At the age of 82, stooped, gnarled hands, knobbly knees … i pause and marvel at this body that houses me. I feel my heart beat. Steady. My blood thrums in my veins. My brain is sharp. I know the clock is ticking but so far my body and mind have stood rock solid by me for all these years.
I’ve experienced joy, love, sorrow, loss. My heart has sung and it has ached. My liver has too.

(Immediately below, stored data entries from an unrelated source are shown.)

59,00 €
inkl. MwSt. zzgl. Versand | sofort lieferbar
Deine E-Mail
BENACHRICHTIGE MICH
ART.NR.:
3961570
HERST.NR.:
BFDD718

In my 20s, i didn’t give my body a thought. It was there and i pushed it as far as i could. I whipped it. I disregarded it. I took pleasure from it. I took it for granted. It absorbed all the pressure and unpredictability i put it through and yet, it stuck with me. It must have complained. It must have felt abused. I couldn’t have cared less. I was young and i was driven. I was the master of my destiny.
As i grew older, i had to get my machine serviced from time to time. A fracture. Pneumonia. Appendicitis. Flu. Heart attack. Diminished eye sight. Diminished hearing. Stuff. Each breakdown reminded me of its value. This wonderful machine that works so hard. Relentlessly. No weekends off. No power naps. No holidays. Definitely, no vacation. It keeps at it. Noiselessly. On and on. I feel such admiration and awe for this incredible gift. There is nothing i wouldn’t do for it as appreciation.
Maybe, its that partnership I formed with my body that allowed it to give me its best. Or maybe I’m one of the lucky ones. Whatever it is … i am grateful.
I pray I’m also one of those lucky ones to pass over in my sleep. Peaceful and happy.